Go to the line below containing "contatto diretto, puoi utilizzare la" and print exactly from there through the line containing "l’électricité : Le comité des régulateurs", both included. Print nothing else.

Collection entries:

'''

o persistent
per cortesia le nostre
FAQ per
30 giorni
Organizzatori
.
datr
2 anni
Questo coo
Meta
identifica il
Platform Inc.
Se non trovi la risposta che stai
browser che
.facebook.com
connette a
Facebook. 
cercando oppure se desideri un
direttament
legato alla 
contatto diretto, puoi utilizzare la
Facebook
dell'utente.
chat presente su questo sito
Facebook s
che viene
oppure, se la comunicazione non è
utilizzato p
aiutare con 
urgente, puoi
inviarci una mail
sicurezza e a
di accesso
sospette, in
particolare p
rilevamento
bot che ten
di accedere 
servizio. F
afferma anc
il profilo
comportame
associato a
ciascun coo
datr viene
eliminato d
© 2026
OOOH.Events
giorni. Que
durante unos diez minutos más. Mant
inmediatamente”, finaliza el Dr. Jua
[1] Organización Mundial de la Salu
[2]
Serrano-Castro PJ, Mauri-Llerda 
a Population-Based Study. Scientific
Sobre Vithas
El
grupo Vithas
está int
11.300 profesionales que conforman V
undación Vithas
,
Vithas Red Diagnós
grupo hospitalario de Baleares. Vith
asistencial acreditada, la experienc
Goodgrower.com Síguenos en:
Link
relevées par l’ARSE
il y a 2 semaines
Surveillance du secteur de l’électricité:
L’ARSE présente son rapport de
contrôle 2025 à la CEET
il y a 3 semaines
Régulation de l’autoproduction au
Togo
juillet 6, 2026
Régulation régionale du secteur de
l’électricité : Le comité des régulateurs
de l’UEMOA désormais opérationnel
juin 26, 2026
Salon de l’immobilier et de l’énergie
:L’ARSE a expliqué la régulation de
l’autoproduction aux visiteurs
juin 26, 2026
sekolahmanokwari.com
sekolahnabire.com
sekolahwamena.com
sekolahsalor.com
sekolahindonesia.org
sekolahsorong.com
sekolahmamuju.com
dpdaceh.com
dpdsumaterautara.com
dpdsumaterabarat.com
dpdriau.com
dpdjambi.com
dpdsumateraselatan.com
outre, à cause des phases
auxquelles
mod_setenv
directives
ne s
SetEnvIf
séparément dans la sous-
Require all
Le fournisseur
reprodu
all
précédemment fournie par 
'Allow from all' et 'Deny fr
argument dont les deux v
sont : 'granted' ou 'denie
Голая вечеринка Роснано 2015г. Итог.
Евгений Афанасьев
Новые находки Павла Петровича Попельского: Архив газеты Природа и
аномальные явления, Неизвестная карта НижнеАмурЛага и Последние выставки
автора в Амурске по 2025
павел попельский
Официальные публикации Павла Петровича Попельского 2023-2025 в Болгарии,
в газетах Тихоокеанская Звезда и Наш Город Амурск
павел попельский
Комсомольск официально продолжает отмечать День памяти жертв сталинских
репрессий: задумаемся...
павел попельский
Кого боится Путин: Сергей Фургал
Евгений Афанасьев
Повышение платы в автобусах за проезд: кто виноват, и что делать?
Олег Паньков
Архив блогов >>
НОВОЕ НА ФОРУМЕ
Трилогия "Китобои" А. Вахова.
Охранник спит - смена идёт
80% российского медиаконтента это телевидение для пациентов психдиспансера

'''

RESULT OF THIS EXERCISE ::
contatto diretto, puoi utilizzare la
Facebook
dell'utente.
chat presente su questo sito
Facebook s
che viene
oppure, se la comunicazione non è
utilizzato p
aiutare con 
urgente, puoi
inviarci una mail
sicurezza e a
di accesso
sospette, in
particolare p
rilevamento
bot che ten
di accedere 
servizio. F
afferma anc
il profilo
comportame
associato a
ciascun coo
datr viene
eliminato d
© 2026
OOOH.Events
giorni. Que
durante unos diez minutos más. Mant
inmediatamente”, finaliza el Dr. Jua
[1] Organización Mundial de la Salu
[2]
Serrano-Castro PJ, Mauri-Llerda 
a Population-Based Study. Scientific
Sobre Vithas
El
grupo Vithas
está int
11.300 profesionales que conforman V
undación Vithas
,
Vithas Red Diagnós
grupo hospitalario de Baleares. Vith
asistencial acreditada, la experienc
Goodgrower.com Síguenos en:
Link
relevées par l’ARSE
il y a 2 semaines
Surveillance du secteur de l’électricité:
L’ARSE présente son rapport de
contrôle 2025 à la CEET
il y a 3 semaines
Régulation de l’autoproduction au
Togo
juillet 6, 2026
Régulation régionale du secteur de
l’électricité : Le comité des régulateurs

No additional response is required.